:: About this task ::
Copy out the full excerpt on home bias among UK investors word for word.

:: Text excerpt ::
※ ※ ※

The numbers are brutal. £10,000 invested in the FTSE 100 in 2006 would be worth roughly £40,000 today. The same money in an S&P 500 tracker: £74,000. That's not a rounding error — that's a house deposit, several years of university fees, or the difference between retiring at 60 and 67.

And yet the typical UK ISA portfolio still has 40–50% in UK equities. The UK accounts for less than 4% of global stock market value. British investors are making a £127,000 mistake with their eyes wide open, and the culprit has a name: home bias.

This isn't about patriotism. It's about the quiet, compounding cost of investing in what feels familiar rather than what works. And right now, with the Bank of England holding rates at 3.75% and global markets repricing risk, the cost of staying home has never been clearer.

The 3.3% Gap That Compounds Into Six Figures

Since 1986, the FTSE 100 has delivered roughly 7.2% annualised total return in sterling terms. The S&P 500, over the same 40-year window: about 10.5% annualised. That 3.3 percentage point gap sounds modest. Over a working life, it's devastating.

Take a 30-year-old ISA investor putting away the full £20,000 allowance each year. After 30 years, the UK-only portfolio would be worth roughly £1.89 million. The global portfolio: £2.76 million. That's an £870,000 shortfall from staying home — enough to buy a house outright in most of Britain.

※ ※ ※

:: Study material ::
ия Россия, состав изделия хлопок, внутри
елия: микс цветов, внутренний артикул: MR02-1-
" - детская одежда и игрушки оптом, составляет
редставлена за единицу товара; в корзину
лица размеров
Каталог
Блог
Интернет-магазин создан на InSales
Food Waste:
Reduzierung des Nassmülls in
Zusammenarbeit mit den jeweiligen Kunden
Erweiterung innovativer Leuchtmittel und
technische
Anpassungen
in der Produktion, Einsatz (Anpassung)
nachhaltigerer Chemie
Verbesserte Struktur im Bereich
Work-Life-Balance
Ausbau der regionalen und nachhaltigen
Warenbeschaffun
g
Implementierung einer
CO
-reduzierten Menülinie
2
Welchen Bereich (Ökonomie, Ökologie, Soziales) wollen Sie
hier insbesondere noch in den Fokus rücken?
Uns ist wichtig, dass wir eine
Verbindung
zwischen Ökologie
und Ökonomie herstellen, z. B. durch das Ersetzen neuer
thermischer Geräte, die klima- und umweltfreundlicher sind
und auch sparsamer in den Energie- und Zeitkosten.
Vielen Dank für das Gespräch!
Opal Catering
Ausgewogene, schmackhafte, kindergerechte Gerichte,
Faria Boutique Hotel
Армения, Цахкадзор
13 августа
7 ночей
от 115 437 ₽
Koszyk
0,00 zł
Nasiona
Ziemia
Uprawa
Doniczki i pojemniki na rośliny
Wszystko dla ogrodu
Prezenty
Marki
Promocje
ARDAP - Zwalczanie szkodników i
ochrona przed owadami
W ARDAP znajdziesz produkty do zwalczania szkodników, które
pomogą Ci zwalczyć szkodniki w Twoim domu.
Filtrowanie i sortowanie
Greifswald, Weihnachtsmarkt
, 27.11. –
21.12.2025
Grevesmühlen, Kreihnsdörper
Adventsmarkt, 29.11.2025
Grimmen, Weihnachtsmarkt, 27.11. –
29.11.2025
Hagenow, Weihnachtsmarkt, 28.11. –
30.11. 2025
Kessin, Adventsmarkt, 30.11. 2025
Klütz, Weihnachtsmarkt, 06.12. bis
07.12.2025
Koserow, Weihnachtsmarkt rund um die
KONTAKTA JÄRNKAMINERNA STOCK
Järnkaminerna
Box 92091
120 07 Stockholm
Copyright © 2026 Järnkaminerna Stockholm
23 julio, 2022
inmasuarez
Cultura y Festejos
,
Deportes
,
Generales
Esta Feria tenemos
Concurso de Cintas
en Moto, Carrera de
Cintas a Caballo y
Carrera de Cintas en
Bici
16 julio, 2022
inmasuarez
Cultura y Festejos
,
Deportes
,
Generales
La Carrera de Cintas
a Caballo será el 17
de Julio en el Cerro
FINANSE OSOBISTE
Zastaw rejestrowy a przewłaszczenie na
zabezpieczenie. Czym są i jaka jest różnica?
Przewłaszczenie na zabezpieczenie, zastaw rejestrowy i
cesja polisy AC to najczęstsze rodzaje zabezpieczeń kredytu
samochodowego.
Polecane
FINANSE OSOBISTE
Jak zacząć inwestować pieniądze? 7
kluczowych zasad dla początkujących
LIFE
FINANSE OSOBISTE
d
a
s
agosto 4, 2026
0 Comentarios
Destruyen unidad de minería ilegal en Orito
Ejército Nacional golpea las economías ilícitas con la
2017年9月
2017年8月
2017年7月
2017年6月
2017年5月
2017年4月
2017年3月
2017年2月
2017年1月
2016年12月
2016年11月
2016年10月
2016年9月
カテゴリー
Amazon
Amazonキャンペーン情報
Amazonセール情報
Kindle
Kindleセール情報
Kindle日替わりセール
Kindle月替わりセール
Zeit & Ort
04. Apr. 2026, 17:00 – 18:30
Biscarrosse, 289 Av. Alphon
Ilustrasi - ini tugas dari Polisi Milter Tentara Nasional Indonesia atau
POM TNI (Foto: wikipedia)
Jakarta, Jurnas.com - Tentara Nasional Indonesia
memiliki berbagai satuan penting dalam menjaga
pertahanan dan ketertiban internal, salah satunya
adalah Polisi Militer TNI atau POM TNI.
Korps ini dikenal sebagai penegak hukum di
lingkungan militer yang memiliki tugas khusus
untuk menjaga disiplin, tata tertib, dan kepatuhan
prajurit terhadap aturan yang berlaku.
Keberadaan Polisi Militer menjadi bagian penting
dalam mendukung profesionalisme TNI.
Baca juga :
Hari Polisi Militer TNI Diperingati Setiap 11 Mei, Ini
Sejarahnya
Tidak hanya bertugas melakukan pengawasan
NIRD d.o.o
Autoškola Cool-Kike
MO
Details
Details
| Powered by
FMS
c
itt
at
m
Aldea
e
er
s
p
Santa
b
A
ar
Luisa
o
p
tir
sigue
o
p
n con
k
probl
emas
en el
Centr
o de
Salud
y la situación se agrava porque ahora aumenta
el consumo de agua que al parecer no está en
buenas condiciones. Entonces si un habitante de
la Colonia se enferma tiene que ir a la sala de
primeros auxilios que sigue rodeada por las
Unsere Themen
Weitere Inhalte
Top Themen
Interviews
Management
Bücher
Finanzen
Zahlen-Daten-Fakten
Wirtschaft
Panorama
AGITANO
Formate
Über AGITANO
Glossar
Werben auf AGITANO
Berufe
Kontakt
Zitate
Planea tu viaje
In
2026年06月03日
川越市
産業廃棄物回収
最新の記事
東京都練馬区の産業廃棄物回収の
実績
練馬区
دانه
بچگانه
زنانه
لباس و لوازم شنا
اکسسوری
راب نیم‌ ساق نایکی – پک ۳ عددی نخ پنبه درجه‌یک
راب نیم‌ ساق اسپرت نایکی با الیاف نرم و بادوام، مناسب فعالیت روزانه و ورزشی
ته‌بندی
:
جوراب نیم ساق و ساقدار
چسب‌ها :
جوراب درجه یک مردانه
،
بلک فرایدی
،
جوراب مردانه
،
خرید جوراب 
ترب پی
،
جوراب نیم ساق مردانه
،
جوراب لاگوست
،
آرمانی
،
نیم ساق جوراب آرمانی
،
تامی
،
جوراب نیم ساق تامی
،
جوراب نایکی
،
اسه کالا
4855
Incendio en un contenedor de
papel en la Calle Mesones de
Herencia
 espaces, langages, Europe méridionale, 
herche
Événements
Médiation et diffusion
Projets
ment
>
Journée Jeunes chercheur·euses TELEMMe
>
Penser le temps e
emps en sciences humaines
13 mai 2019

※ ※ ※

:: Written answer ::
The numbers are brutal. £10,000 invested in the FTSE 100 in 2006 would be worth roughly £40,000 today. The same money in an S&P 500 tracker: £74,000. That's not a rounding error — that's a house deposit, several years of university fees, or the difference between retiring at 60 and 67.

And yet the typical UK ISA portfolio still has 40–50% in UK equities. The UK accounts for less than 4% of global stock market value. British investors are making a £127,000 mistake with their eyes wide open, and the culprit has a name: home bias.

This isn't about patriotism. It's about the quiet, compounding cost of investing in what feels familiar rather than what works. And right now, with the Bank of England holding rates at 3.75% and global markets repricing risk, the cost of staying home has never been clearer.

The 3.3% Gap That Compounds Into Six Figures

Since 1986, the FTSE 100 has delivered roughly 7.2% annualised total return in sterling terms. The S&P 500, over the same 40-year window: about 10.5% annualised. That 3.3 percentage point gap sounds modest. Over a working life, it's devastating.

Take a 30-year-old ISA investor putting away the full £20,000 allowance each year. After 30 years, the UK-only portfolio would be worth roughly £1.89 million. The global portfolio: £2.76 million. That's an £870,000 shortfall from staying home — enough to buy a house outright in most of Britain.